Our mortgage company helped pass the time by asking for a giant pile of documentation to prove how we'd been paying for our rental house and clarify precisely how much money we had in which brokerage and bank accounts; I counted 60 individual document uploads by the time I'd uploaded everything. (This was somewhat complicated by the fact that we moved money from brokerage accounts to bank accounts in order to actually have the liquid assets necessary to complete the purchase of the house, and not all of the closing statements arrived precisely on time or with the same ending date, so there were some gaps in the account statements that might lead to double-counting if one were not careful.) At length our mortgage company decided to go ahead and underwrite the loan, just in time for us to sign the closing documents on the 15th of April.

Our title company was located in Capitola, but they offered to send a mobile notary to us to sign the papers, which seemed like a reasonable idea. Then just as we were expecting the mobile notary to show up on our doorstep on Thursday afternoon she called to say she'd gotten lost along the way and maybe we could come meet her so she didn't have to find our house. ("Enter our address in Google Maps," we said, "It'll take you to the right driveway and from there it ought to be obvious how to find the house," but apparently that didn't work.)

Kiesa and Jaeger signing mortgage papers on Loma Prieta Way
Kiesa and Jaeger signing mortgage papers on Loma Prieta Way

This was how we ended up signing all of our loan documents on the mobile notary's trunk at the corner of Loma Prieta Way and Loma Prieta Ave, in what was probably the end of someone's driveway. As loan-signing experiences go, it was fairly scenic, compared to the conference rooms at title companies where we've signed closing documents before.

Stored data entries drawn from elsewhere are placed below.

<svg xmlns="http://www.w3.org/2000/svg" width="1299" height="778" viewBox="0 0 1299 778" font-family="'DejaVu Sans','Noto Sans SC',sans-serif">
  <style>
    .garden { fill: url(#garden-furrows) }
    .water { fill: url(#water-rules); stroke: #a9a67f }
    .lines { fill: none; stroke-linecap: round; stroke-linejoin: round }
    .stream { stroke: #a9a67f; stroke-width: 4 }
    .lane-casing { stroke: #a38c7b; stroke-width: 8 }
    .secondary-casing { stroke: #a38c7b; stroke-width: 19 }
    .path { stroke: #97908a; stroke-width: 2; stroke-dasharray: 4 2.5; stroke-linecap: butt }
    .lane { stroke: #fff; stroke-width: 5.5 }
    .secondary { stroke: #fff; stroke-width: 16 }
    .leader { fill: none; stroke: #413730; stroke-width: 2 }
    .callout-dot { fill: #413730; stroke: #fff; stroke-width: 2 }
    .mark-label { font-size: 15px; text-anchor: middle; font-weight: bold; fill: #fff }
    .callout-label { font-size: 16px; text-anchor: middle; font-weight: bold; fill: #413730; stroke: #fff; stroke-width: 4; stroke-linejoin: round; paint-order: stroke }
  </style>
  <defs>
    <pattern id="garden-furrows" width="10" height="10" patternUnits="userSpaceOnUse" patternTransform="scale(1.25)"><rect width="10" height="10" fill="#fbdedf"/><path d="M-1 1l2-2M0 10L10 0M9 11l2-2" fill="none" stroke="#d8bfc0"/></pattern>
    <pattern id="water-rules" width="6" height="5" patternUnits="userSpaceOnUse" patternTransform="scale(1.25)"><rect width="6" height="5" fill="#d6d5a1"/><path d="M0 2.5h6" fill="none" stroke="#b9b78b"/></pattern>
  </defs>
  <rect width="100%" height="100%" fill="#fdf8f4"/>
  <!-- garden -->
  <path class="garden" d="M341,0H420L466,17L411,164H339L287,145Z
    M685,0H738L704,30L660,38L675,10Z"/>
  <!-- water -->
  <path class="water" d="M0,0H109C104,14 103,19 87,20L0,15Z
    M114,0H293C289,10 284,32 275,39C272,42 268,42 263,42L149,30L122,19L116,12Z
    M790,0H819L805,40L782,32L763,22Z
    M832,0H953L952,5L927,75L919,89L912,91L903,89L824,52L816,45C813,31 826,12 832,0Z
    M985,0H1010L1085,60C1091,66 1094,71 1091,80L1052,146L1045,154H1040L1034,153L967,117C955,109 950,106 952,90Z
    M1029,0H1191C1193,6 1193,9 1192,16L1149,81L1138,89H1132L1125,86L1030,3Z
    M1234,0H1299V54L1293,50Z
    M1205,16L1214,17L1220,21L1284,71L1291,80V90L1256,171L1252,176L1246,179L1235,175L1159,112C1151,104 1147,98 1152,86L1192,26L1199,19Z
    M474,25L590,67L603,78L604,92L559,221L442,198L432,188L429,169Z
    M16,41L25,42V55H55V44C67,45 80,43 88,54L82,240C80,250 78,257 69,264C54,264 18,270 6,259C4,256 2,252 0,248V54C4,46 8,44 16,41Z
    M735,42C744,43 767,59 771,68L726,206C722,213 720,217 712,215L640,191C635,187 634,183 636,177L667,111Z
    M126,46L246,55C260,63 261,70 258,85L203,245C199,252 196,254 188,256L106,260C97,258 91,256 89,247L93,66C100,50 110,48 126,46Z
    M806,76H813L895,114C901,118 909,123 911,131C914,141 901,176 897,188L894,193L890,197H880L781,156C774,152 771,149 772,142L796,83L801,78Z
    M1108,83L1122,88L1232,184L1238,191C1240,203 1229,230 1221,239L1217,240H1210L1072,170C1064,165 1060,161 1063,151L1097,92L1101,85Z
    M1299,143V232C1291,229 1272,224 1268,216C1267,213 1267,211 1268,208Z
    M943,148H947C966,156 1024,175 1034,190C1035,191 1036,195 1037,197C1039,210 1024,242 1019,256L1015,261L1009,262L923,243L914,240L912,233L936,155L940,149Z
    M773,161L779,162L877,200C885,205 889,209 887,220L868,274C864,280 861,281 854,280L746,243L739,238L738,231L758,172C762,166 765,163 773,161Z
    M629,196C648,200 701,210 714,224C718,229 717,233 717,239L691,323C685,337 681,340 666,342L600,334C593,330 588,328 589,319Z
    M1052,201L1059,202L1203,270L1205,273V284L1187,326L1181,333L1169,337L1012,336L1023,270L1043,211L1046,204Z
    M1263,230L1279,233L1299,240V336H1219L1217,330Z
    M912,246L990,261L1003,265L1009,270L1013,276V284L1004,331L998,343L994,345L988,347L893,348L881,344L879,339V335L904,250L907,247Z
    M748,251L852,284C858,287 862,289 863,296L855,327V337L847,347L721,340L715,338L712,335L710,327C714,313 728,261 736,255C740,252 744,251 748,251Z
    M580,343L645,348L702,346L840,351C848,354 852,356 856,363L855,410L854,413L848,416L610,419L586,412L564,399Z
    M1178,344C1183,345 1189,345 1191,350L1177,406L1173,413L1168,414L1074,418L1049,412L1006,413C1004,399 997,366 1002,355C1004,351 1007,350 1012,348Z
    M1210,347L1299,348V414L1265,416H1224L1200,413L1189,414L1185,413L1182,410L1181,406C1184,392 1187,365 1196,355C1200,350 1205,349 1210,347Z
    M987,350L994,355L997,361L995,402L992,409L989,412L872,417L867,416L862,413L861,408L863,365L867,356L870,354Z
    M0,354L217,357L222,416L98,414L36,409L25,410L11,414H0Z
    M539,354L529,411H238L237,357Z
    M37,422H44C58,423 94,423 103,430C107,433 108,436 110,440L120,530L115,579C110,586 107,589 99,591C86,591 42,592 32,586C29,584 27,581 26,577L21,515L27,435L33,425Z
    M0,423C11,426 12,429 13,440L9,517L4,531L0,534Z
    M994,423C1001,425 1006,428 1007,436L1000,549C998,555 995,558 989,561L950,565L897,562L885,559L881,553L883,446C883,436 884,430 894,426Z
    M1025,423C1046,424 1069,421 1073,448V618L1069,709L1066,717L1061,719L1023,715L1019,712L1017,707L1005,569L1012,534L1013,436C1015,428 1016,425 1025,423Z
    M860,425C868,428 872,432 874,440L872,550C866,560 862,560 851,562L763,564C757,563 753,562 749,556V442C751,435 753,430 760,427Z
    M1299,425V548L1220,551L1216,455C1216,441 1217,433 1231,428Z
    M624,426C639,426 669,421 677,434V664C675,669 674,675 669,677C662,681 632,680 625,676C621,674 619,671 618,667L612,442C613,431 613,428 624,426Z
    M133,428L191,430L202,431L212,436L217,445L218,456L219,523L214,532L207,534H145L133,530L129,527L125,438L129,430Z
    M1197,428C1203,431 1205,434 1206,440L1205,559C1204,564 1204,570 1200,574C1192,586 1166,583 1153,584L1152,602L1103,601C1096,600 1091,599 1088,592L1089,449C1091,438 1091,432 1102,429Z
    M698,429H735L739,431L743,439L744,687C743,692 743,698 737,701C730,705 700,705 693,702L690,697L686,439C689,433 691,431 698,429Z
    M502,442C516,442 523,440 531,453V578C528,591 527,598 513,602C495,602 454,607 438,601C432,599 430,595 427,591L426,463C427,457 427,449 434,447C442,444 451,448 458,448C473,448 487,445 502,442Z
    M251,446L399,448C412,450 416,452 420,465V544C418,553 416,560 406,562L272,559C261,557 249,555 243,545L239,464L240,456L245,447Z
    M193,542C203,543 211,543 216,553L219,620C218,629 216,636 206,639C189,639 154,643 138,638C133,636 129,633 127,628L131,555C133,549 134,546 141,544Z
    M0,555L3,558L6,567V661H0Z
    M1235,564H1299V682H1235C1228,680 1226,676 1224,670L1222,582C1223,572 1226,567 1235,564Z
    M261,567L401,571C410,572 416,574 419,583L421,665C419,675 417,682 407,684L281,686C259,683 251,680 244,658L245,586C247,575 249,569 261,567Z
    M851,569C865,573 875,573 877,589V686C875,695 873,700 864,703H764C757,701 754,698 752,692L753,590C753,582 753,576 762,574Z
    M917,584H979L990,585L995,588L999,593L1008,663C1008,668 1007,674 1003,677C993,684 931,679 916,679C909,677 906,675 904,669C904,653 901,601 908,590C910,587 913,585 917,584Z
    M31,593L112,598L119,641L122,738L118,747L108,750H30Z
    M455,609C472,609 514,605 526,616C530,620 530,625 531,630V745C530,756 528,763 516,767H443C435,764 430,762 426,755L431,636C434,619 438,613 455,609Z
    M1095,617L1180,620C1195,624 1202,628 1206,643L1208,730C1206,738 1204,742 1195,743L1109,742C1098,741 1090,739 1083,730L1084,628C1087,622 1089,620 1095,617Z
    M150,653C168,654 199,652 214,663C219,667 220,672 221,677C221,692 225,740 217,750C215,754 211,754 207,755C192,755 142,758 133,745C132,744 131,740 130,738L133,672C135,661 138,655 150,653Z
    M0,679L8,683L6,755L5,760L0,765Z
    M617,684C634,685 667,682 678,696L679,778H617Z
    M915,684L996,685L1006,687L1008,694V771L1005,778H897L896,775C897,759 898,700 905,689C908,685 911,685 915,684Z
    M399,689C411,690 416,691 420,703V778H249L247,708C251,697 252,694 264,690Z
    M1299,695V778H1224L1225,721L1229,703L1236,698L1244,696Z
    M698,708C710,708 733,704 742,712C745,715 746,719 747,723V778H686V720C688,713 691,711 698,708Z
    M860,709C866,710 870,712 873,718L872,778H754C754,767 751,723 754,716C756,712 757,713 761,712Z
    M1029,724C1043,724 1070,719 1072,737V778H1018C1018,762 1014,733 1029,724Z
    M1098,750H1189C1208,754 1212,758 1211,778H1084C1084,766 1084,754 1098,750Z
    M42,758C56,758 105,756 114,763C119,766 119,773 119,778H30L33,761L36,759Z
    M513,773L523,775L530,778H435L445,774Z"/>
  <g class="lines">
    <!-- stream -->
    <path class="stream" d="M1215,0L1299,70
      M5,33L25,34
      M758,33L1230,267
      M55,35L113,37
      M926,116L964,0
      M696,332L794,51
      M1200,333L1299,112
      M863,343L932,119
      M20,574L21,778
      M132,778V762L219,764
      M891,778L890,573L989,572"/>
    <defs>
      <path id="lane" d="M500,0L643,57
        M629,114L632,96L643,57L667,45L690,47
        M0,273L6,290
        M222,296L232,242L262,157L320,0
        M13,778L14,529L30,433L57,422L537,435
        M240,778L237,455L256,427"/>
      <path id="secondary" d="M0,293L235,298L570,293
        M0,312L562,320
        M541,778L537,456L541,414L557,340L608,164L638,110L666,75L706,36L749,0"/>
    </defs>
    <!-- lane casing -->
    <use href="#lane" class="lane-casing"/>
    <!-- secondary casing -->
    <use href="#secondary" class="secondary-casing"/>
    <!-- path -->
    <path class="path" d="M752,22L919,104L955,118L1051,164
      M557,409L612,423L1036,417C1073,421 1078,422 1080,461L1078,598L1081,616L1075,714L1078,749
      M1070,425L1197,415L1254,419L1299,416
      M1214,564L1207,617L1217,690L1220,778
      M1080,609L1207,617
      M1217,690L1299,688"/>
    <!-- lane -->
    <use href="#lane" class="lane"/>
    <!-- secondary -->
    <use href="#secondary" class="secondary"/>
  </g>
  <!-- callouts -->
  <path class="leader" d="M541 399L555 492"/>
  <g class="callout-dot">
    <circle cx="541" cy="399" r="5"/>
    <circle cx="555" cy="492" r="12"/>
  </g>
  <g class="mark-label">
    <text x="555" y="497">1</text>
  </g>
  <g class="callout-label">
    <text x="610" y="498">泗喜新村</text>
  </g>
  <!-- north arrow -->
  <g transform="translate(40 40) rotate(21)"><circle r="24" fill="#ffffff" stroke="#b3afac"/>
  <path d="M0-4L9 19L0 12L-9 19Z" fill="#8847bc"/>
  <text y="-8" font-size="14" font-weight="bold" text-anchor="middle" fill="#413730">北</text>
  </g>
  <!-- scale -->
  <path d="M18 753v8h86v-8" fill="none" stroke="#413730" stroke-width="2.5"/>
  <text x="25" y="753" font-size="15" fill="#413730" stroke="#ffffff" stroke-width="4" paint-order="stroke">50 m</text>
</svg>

Motoko parked on Loma Prieta Ave
Motoko parked on Loma Prieta Ave

It didn't really matter where we signed the loan documents because the loan funded right on schedule and we closed on our house in Santa Cruz right on schedule on the 20th of April. Then we settled in for another hurry-up-and-wait for the seller's 29-day rent-back while they packed up after living in the house for twenty years and moved out, while we tried to figure out what work we could arrange to be done on the house after the seller moved out and before we moved in.